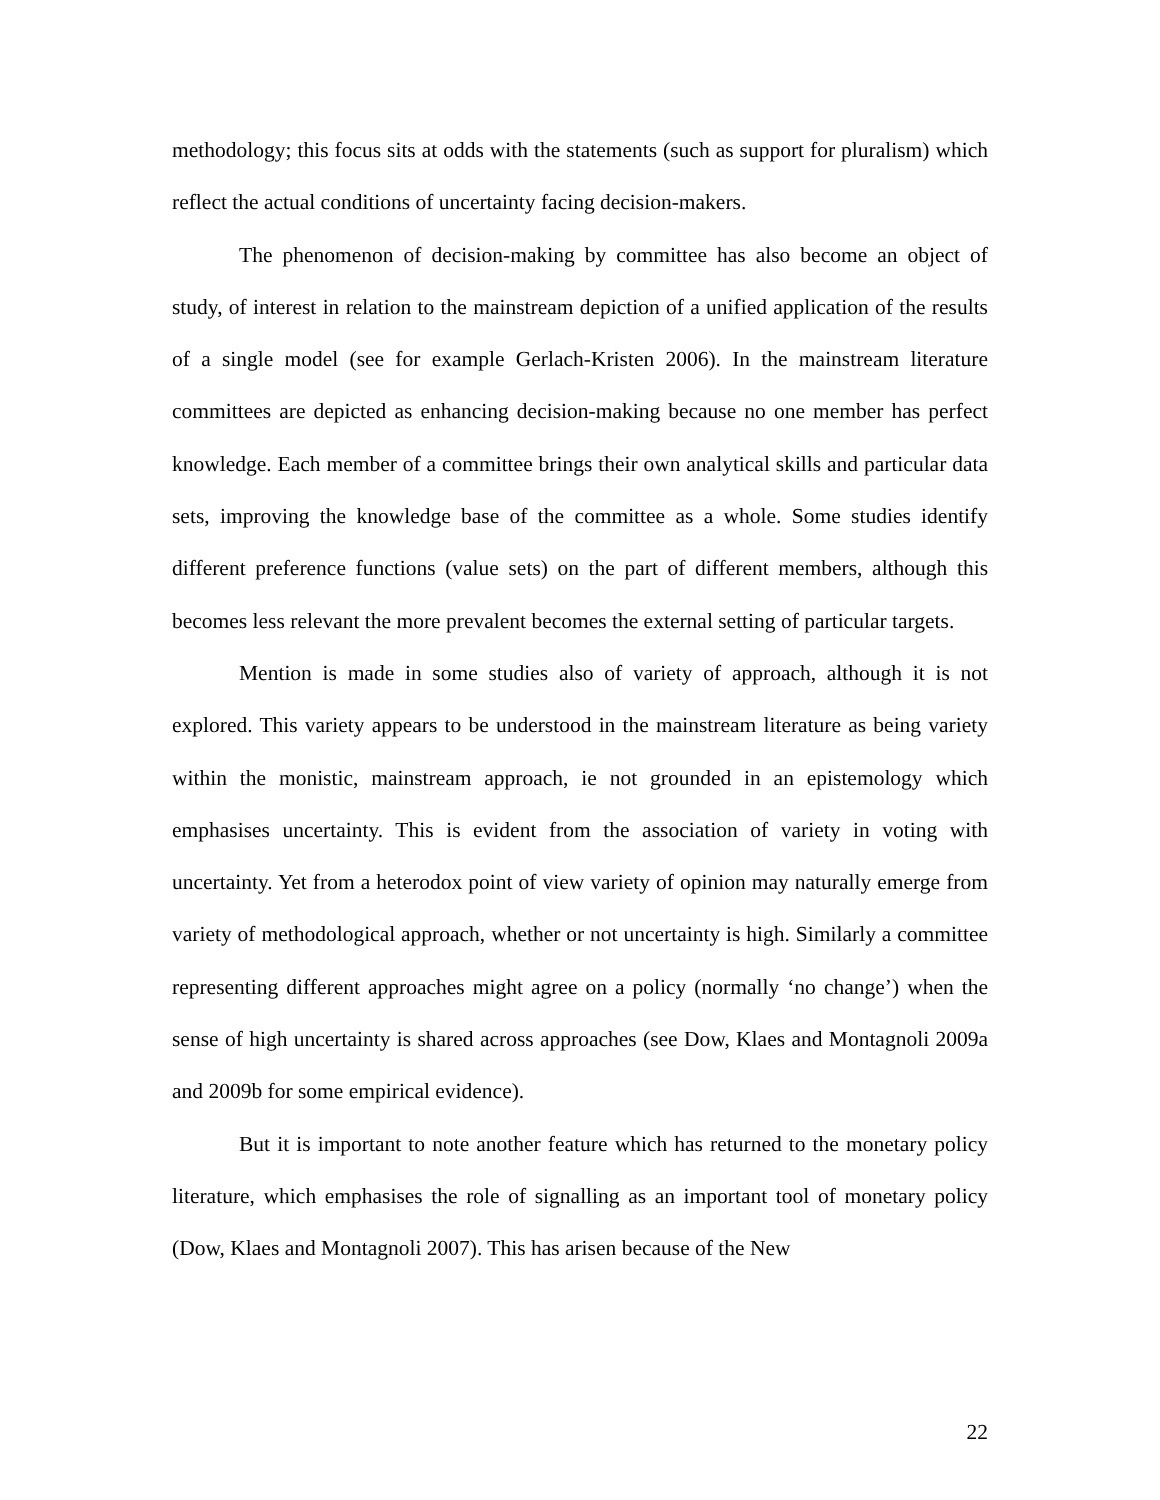methodology; this focus sits at odds with the statements (such as support for pluralism) which reflect the actual conditions of uncertainty facing decision-makers.
The phenomenon of decision-making by committee has also become an object of study, of interest in relation to the mainstream depiction of a unified application of the results of a single model (see for example Gerlach-Kristen 2006). In the mainstream literature committees are depicted as enhancing decision-making because no one member has perfect knowledge. Each member of a committee brings their own analytical skills and particular data sets, improving the knowledge base of the committee as a whole. Some studies identify different preference functions (value sets) on the part of different members, although this becomes less relevant the more prevalent becomes the external setting of particular targets.
Mention is made in some studies also of variety of approach, although it is not explored. This variety appears to be understood in the mainstream literature as being variety within the monistic, mainstream approach, ie not grounded in an epistemology which emphasises uncertainty. This is evident from the association of variety in voting with uncertainty. Yet from a heterodox point of view variety of opinion may naturally emerge from variety of methodological approach, whether or not uncertainty is high. Similarly a committee representing different approaches might agree on a policy (normally ‘no change’) when the sense of high uncertainty is shared across approaches (see Dow, Klaes and Montagnoli 2009a and 2009b for some empirical evidence).
But it is important to note another feature which has returned to the monetary policy literature, which emphasises the role of signalling as an important tool of monetary policy (Dow, Klaes and Montagnoli 2007). This has arisen because of the New
22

**About this task**
The reply should hold every entry above, given again exactly, but not a single picture.

**Expected answer**
methodology; this focus sits at odds with the statements (such as support for pluralism) which reflect the actual conditions of uncertainty facing decision-makers.
The phenomenon of decision-making by committee has also become an object of study, of interest in relation to the mainstream depiction of a unified application of the results of a single model (see for example Gerlach-Kristen 2006). In the mainstream literature committees are depicted as enhancing decision-making because no one member has perfect knowledge. Each member of a committee brings their own analytical skills and particular data sets, improving the knowledge base of the committee as a whole. Some studies identify different preference functions (value sets) on the part of different members, although this becomes less relevant the more prevalent becomes the external setting of particular targets.
Mention is made in some studies also of variety of approach, although it is not explored. This variety appears to be understood in the mainstream literature as being variety within the monistic, mainstream approach, ie not grounded in an epistemology which emphasises uncertainty. This is evident from the association of variety in voting with uncertainty. Yet from a heterodox point of view variety of opinion may naturally emerge from variety of methodological approach, whether or not uncertainty is high. Similarly a committee representing different approaches might agree on a policy (normally ‘no change’) when the sense of high uncertainty is shared across approaches (see Dow, Klaes and Montagnoli 2009a and 2009b for some empirical evidence).
But it is important to note another feature which has returned to the monetary policy literature, which emphasises the role of signalling as an important tool of monetary policy (Dow, Klaes and Montagnoli 2007). This has arisen because of the New
22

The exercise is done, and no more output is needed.